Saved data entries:
━━━━━━━━━━
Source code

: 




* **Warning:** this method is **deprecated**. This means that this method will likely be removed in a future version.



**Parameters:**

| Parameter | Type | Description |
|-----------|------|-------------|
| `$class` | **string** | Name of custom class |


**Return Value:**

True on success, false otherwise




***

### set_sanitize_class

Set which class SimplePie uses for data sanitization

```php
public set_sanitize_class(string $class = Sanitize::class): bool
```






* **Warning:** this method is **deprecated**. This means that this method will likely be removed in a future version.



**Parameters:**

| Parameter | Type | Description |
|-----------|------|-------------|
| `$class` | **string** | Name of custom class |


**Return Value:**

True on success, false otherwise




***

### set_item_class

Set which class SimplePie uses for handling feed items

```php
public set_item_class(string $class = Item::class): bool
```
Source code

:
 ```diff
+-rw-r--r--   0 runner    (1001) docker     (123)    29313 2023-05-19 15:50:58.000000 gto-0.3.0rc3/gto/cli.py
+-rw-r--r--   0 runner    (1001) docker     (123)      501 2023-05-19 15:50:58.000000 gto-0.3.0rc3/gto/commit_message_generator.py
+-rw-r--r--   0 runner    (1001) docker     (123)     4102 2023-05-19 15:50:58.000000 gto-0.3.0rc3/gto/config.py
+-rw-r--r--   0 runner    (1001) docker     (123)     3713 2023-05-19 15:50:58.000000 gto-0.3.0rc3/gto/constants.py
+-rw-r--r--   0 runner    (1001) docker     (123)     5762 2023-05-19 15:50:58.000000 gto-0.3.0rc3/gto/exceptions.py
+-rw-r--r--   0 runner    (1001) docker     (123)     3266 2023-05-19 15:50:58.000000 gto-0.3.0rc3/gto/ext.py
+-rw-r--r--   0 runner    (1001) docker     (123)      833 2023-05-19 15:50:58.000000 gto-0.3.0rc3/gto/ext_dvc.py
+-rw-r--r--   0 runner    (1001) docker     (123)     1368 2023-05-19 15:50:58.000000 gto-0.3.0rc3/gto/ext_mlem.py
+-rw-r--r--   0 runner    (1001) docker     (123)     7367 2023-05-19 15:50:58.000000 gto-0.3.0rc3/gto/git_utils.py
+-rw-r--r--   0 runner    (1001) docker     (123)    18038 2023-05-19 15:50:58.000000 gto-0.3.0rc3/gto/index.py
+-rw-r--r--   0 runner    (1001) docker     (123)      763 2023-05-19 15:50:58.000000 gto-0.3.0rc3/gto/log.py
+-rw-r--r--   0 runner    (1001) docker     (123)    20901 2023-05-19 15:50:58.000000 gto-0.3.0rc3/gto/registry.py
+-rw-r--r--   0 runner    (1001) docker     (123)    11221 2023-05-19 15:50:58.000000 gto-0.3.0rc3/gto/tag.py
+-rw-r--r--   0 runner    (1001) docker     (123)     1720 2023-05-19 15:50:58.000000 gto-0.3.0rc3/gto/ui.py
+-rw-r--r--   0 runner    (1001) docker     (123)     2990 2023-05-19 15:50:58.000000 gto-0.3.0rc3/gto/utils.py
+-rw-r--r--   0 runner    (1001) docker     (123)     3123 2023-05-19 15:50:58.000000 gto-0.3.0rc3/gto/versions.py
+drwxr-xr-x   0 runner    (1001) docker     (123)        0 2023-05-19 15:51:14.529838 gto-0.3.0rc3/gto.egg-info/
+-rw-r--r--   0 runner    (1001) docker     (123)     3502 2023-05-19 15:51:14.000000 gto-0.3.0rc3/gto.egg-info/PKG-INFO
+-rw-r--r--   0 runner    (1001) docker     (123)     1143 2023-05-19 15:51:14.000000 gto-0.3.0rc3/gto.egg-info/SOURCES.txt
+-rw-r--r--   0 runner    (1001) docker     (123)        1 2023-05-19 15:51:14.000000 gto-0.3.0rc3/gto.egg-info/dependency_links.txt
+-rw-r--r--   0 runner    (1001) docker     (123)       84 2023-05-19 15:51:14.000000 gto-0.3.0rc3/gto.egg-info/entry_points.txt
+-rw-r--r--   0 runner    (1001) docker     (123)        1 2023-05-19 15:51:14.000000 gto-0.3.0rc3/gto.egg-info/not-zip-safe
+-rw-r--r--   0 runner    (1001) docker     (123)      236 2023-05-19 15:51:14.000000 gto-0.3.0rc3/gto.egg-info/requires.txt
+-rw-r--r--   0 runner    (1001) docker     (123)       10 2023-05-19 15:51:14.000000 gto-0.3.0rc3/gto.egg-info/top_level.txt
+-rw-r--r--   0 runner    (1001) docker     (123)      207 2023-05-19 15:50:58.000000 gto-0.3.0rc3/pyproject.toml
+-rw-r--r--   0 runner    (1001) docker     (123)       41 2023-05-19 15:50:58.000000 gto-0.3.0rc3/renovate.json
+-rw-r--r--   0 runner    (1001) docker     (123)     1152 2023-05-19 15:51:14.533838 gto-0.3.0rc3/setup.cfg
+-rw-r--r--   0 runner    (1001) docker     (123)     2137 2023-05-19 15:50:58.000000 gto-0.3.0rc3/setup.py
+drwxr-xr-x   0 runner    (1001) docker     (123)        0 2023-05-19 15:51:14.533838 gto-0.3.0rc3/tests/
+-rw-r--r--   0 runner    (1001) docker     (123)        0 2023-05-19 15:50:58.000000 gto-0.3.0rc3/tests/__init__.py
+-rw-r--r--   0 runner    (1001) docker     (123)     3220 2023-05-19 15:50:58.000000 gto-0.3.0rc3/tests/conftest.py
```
━━━━━━━━━━
▶ DIRECTIONS
What lines in the data include the string "SimplePie"? Copy each one.

▶ RESPONSE TO THE TASK
Set which class SimplePie uses for data sanitization
Set which class SimplePie uses for handling feed items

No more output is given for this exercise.